▶ **Records for the task**
-------

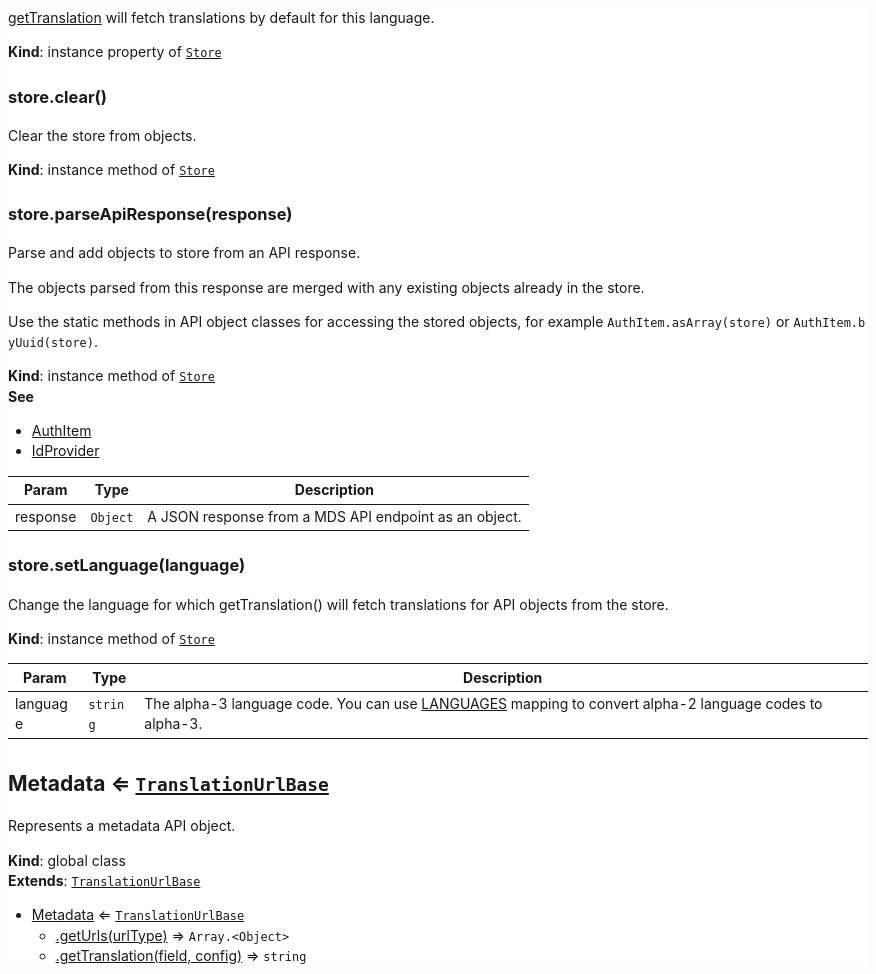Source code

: [getTranslation](#TranslationBase+getTranslation) will fetch translations by default for
this language.

**Kind**: instance property of [<code>Store</code>](#Store)  
<a name="Store+clear"></a>

### store.clear()
Clear the store from objects.

**Kind**: instance method of [<code>Store</code>](#Store)  
<a name="Store+parseApiResponse"></a>

### store.parseApiResponse(response)
Parse and add objects to store from an API response.

The objects parsed from this response are merged with any existing objects
already in the store.

Use the static methods in API object classes for accessing the stored objects, for example
`AuthItem.asArray(store)` or `AuthItem.byUuid(store)`.

**Kind**: instance method of [<code>Store</code>](#Store)  
**See**

- [AuthItem](#AuthItem)
- [IdProvider](#IdProvider)


| Param | Type | Description |
| --- | --- | --- |
| response | <code>Object</code> | A JSON response from a MDS API endpoint as an object. |

<a name="Store+setLanguage"></a>

### store.setLanguage(language)
Change the language for which getTranslation() will fetch translations for
API objects from the store.

**Kind**: instance method of [<code>Store</code>](#Store)  

| Param | Type | Description |
| --- | --- | --- |
| language | <code>string</code> | The alpha-3 language code. You can use   [LANGUAGES](#LANGUAGES) mapping to convert alpha-2 language codes to alpha-3. |

<a name="Metadata"></a>

## Metadata ⇐ [<code>TranslationUrlBase</code>](#TranslationUrlBase)
Represents a metadata API object.

**Kind**: global class  
**Extends**: [<code>TranslationUrlBase</code>](#TranslationUrlBase)  

* [Metadata](#Metadata) ⇐ [<code>TranslationUrlBase</code>](#TranslationUrlBase)
    * [.getUrls(urlType)](#TranslationUrlBase+getUrls) ⇒ <code>Array.&lt;Object&gt;</code>
    * [.getTranslation(field, config)](#TranslationBase+getTranslation) ⇒ <code>string</code>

-------

▶ **Task**
The reply must match the records exactly, apart from the pictures, which are left out.

▶ **Reply to the exercise**
Source code

: [getTranslation](#TranslationBase+getTranslation) will fetch translations by default for
this language.

**Kind**: instance property of [<code>Store</code>](#Store)  
<a name="Store+clear"></a>

### store.clear()
Clear the store from objects.

**Kind**: instance method of [<code>Store</code>](#Store)  
<a name="Store+parseApiResponse"></a>

### store.parseApiResponse(response)
Parse and add objects to store from an API response.

The objects parsed from this response are merged with any existing objects
already in the store.

Use the static methods in API object classes for accessing the stored objects, for example
`AuthItem.asArray(store)` or `AuthItem.byUuid(store)`.

**Kind**: instance method of [<code>Store</code>](#Store)  
**See**

- [AuthItem](#AuthItem)
- [IdProvider](#IdProvider)


| Param | Type | Description |
| --- | --- | --- |
| response | <code>Object</code> | A JSON response from a MDS API endpoint as an object. |

<a name="Store+setLanguage"></a>

### store.setLanguage(language)
Change the language for which getTranslation() will fetch translations for
API objects from the store.

**Kind**: instance method of [<code>Store</code>](#Store)  

| Param | Type | Description |
| --- | --- | --- |
| language | <code>string</code> | The alpha-3 language code. You can use   [LANGUAGES](#LANGUAGES) mapping to convert alpha-2 language codes to alpha-3. |

<a name="Metadata"></a>

## Metadata ⇐ [<code>TranslationUrlBase</code>](#TranslationUrlBase)
Represents a metadata API object.

**Kind**: global class  
**Extends**: [<code>TranslationUrlBase</code>](#TranslationUrlBase)  

* [Metadata](#Metadata) ⇐ [<code>TranslationUrlBase</code>](#TranslationUrlBase)
    * [.getUrls(urlType)](#TranslationUrlBase+getUrls) ⇒ <code>Array.&lt;Object&gt;</code>
    * [.getTranslation(field, config)](#TranslationBase+getTranslation) ⇒ <code>string</code>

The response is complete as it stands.